→ **Exercise prompt**
Scan the listing below for "csapás", then report every line that has it.

→ **Recorded data**
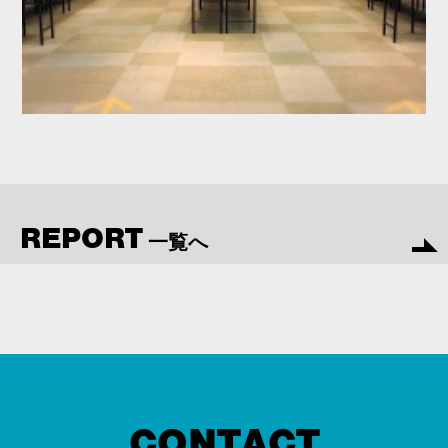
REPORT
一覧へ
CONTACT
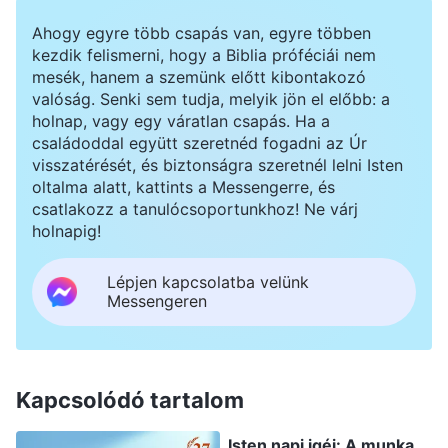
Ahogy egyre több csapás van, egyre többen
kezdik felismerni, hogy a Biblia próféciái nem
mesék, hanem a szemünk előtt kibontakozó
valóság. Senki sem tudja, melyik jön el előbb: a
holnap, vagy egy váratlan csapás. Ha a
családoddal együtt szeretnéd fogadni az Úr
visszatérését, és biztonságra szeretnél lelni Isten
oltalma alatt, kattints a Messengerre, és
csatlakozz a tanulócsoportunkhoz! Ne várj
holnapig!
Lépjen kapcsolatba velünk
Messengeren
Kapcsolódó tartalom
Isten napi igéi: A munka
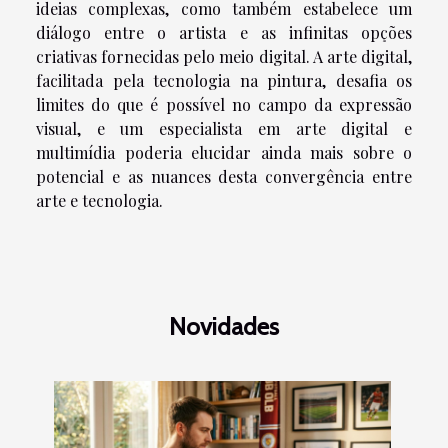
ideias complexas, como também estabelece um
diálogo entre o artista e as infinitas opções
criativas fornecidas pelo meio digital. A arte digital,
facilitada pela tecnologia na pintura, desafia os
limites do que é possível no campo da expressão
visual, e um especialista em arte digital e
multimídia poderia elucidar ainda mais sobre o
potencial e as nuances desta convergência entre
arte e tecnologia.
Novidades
* * *
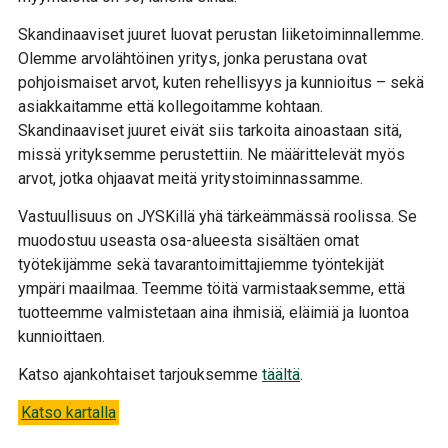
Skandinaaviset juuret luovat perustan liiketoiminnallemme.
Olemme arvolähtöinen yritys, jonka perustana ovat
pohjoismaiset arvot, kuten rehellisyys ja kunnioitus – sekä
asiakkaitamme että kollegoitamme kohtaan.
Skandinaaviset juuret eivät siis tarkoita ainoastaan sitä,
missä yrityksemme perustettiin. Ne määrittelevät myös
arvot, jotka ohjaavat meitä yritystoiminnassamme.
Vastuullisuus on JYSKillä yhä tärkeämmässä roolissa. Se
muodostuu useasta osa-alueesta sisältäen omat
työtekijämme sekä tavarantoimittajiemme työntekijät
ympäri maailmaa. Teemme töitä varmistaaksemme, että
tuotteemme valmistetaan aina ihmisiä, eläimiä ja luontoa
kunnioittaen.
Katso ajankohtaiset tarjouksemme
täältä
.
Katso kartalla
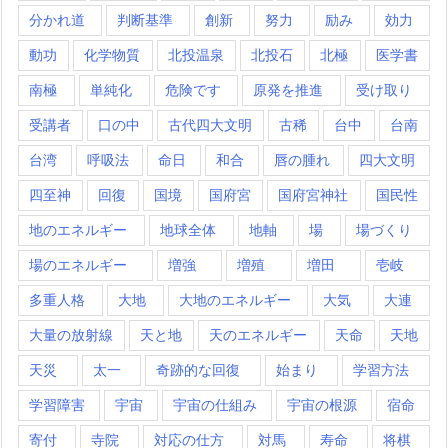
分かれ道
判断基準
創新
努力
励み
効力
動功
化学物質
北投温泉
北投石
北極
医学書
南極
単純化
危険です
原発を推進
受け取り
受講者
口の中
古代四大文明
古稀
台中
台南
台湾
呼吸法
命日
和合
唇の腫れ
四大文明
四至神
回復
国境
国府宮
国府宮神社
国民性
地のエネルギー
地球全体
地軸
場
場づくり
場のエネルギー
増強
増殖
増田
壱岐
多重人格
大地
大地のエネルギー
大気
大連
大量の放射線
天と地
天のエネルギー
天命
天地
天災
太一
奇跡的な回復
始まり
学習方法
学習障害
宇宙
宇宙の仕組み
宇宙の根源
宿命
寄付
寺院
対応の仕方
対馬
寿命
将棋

→ **Solution to this exercise**
Ahogy egyre több csapás van, egyre többen
holnap, vagy egy váratlan csapás. Ha a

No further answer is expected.